* **Texto de estudio**
──────────

🚫 Cuando tu clamas… Jesús se detiene
¿Alguna vez has sentido que todo a tu alrededor avanza, que todos siguen adelante, pero tú no? Que tus amigos, tu familia, avanzan pero tú te sientes estancado.
Quizá has vivido momentos en los que has dicho a Dios: ¿Por qué, Señor? ¿Me has abandonado? ¿No me escuchas? ¿No me ves? Yo he vivido tiempos donde Dios ha estado en silencio, donde pareciera que no hay nada más adelante, donde no puedo ver qué sigue, qué paso tomar, qué decisión tomar. Y como no puedo ver, ni sentir a Dios en estos momentos ha cruzado por mi mente que Él no me ve, y no me escucha.
Así me imagino que se sintió el ciego Bartimeo. Bartimeo estaba sentado al borde del camino. Ese era su lugar de siempre. Mientras otros caminaban, él pedía limosna. Mientras otros avanzaban, él permanecía detenido.

──────────

[Datos de puntos clave de la pose humana]
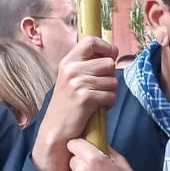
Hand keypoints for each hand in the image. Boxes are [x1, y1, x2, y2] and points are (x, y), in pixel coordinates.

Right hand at [31, 38, 118, 170]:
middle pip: (109, 63)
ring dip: (110, 92)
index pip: (91, 41)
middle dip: (110, 77)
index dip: (106, 47)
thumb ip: (87, 65)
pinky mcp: (85, 98)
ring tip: (97, 99)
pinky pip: (111, 95)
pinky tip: (98, 108)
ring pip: (113, 81)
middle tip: (100, 88)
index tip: (111, 55)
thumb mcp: (72, 78)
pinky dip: (108, 104)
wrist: (56, 130)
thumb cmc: (68, 105)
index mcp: (68, 61)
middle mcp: (71, 69)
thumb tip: (112, 54)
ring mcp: (77, 83)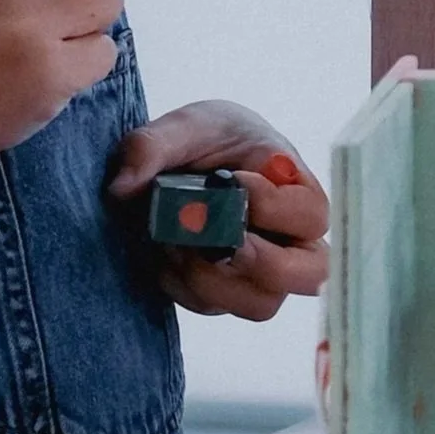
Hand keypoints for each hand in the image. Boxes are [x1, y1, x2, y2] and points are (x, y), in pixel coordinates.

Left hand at [109, 101, 328, 320]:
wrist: (184, 163)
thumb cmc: (205, 139)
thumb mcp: (184, 126)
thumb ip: (154, 145)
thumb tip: (124, 185)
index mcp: (296, 187)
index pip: (311, 214)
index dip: (273, 207)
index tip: (228, 181)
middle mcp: (291, 238)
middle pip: (310, 275)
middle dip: (261, 264)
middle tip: (219, 245)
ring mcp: (262, 271)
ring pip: (262, 303)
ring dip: (213, 280)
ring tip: (176, 243)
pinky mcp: (228, 291)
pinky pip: (214, 306)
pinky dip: (183, 285)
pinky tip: (164, 253)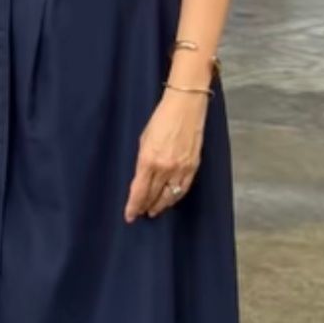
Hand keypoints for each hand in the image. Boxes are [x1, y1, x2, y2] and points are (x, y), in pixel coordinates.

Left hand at [124, 91, 208, 222]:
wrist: (185, 107)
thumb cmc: (161, 119)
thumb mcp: (144, 140)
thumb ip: (143, 162)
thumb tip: (141, 179)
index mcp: (149, 160)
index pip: (139, 191)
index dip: (134, 206)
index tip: (130, 216)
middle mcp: (165, 168)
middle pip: (154, 196)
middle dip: (146, 207)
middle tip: (141, 213)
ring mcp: (181, 168)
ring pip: (170, 196)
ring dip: (161, 205)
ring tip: (154, 210)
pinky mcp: (193, 166)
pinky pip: (183, 188)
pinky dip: (175, 197)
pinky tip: (170, 200)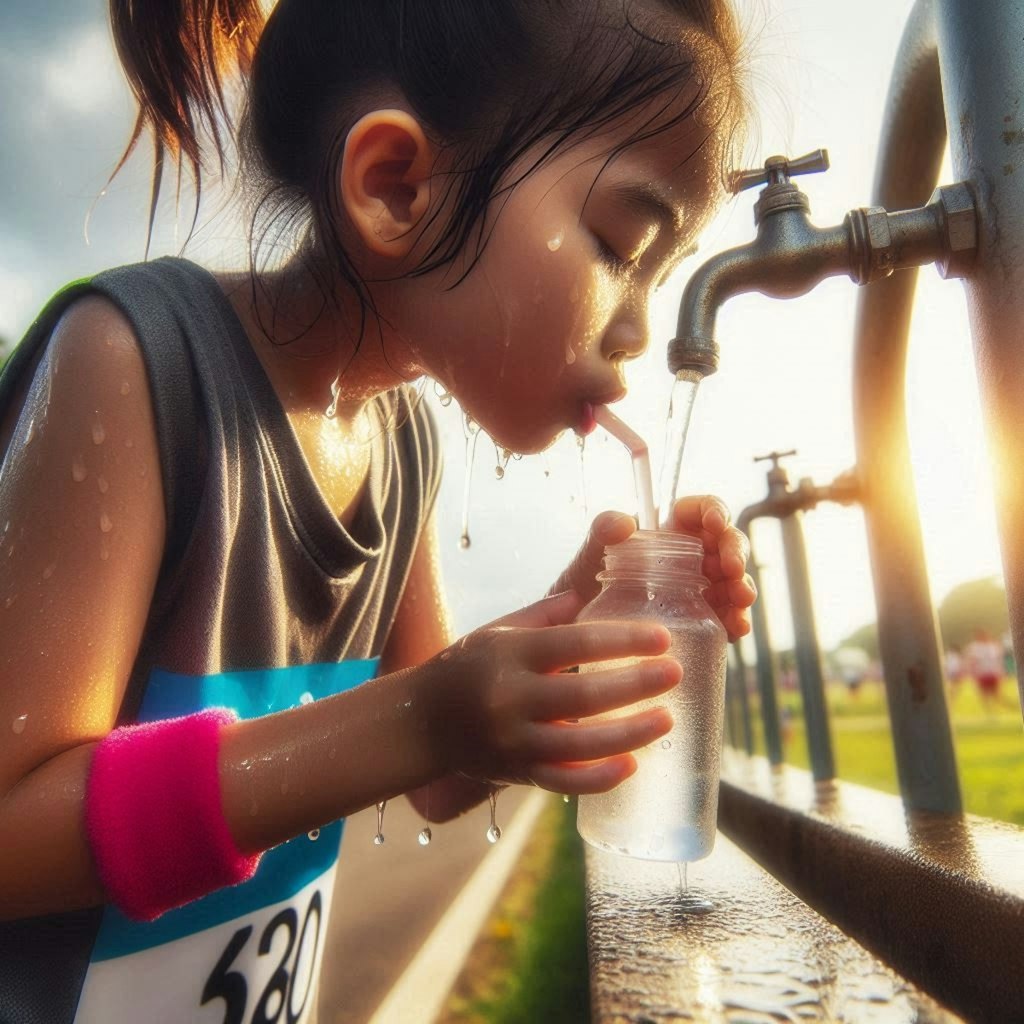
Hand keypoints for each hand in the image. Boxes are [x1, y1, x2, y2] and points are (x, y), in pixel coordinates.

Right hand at [422, 591, 680, 794]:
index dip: (624, 640)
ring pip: (581, 745)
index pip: (577, 643)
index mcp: (511, 653)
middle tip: (675, 672)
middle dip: (636, 684)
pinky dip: (600, 777)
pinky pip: (564, 781)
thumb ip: (544, 615)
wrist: (420, 722)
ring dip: (630, 733)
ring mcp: (513, 741)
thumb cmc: (466, 667)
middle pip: (585, 695)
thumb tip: (589, 592)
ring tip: (667, 719)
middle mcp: (511, 698)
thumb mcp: (497, 631)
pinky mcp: (516, 774)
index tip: (662, 637)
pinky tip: (632, 764)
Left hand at [548, 496, 755, 640]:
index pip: (701, 510)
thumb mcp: (588, 556)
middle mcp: (691, 557)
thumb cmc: (583, 585)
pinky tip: (736, 627)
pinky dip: (736, 620)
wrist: (578, 633)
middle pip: (726, 544)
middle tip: (732, 569)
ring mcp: (700, 589)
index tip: (715, 521)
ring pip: (733, 580)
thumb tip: (624, 522)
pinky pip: (727, 617)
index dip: (714, 510)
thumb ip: (601, 532)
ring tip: (740, 599)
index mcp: (669, 530)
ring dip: (742, 587)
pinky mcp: (701, 620)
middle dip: (736, 553)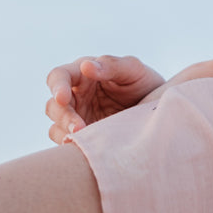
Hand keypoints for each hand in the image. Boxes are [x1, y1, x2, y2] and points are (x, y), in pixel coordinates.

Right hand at [46, 56, 164, 143]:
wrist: (158, 111)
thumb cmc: (143, 83)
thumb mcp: (133, 70)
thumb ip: (112, 65)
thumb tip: (86, 66)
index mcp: (83, 74)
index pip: (59, 76)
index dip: (57, 87)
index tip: (63, 98)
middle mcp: (76, 96)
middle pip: (54, 105)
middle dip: (63, 116)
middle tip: (78, 127)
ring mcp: (78, 117)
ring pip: (56, 125)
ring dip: (65, 132)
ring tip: (83, 137)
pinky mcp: (83, 136)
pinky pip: (66, 141)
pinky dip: (70, 145)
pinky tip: (84, 148)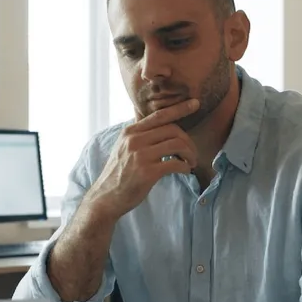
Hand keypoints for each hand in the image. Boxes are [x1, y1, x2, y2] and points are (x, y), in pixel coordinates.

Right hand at [85, 98, 200, 220]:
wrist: (106, 198)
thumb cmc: (118, 174)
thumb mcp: (123, 147)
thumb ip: (138, 135)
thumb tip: (156, 122)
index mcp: (130, 132)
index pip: (159, 115)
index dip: (179, 108)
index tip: (195, 103)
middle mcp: (134, 140)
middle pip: (173, 129)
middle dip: (188, 141)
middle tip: (192, 154)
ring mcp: (140, 156)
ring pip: (177, 144)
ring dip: (190, 154)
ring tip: (191, 163)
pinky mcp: (147, 172)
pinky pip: (176, 163)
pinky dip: (185, 167)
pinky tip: (185, 171)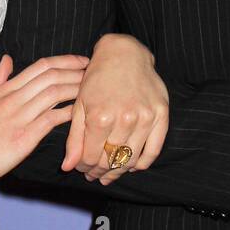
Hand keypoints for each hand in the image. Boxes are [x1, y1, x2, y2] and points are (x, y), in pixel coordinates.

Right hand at [0, 53, 89, 190]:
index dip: (65, 61)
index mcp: (6, 90)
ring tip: (93, 90)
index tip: (82, 62)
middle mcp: (13, 99)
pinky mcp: (24, 137)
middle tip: (94, 72)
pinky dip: (69, 113)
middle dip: (77, 71)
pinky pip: (52, 120)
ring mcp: (19, 117)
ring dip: (76, 89)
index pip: (41, 66)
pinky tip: (82, 112)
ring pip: (54, 94)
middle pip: (51, 76)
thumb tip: (7, 58)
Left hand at [61, 33, 168, 184]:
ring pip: (131, 160)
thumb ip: (74, 139)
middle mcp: (124, 119)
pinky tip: (132, 167)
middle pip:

──────────

* **Actividad 1**
Reproduce literalmente el fragmento del texto sobre Bartimeo comprendido entre "Quizá has vivido" y "no me escucha.", ambos incluidos.
* **Actividad 2**
Retoma el texto sobre Bartimeo y continúalo a partir de su última oración.

* **Respuesta final 1**
Quizá has vivido momentos en los que has dicho a Dios: ¿Por qué, Señor? ¿Me has abandonado? ¿No me escuchas? ¿No me ves? Yo he vivido tiempos donde Dios ha estado en silencio, donde pareciera que no hay nada más adelante, donde no puedo ver qué sigue, qué paso tomar, qué decisión tomar. Y como no puedo ver, ni sentir a Dios en estos momentos ha cruzado por mi mente que Él no me ve, y no me escucha.

* **Respuesta final 2**
La gente se acostumbró a verlo ahí, hasta tal punto que ya nadie se detenía, que parecía ser invisible a los demás. Pero un día todo cambió, la multitud estaba emocionada, había más ruido que de costumbre. Y de repente Bartimeo escuchó que Jesus estaba pasando.
Y su respuesta no fue de enojo, no fue de víctima, no fue pesimista. Su respuesta fue gritar con todas sus fuerzas: ¡Jesús, Hijo de David, ten compasión de mí! (Marcos 10:47, RVR1960).
La multitud se molestó, le dijeron que se callara, que no hiciera escándalo, que no molestara a Jesús. Pero Bartimeo gritó todavía más fuerte. Y para asombro de todos, Jesús se detuvo y lo mandó llamar.
De todos los sonidos alrededor, de toda la multitud, Jesús escuchó el clamor de un hombre desesperado. Qué increíble pensar que Bartimeo no podía ver a Jesús pero Jesús sí lo veía a él.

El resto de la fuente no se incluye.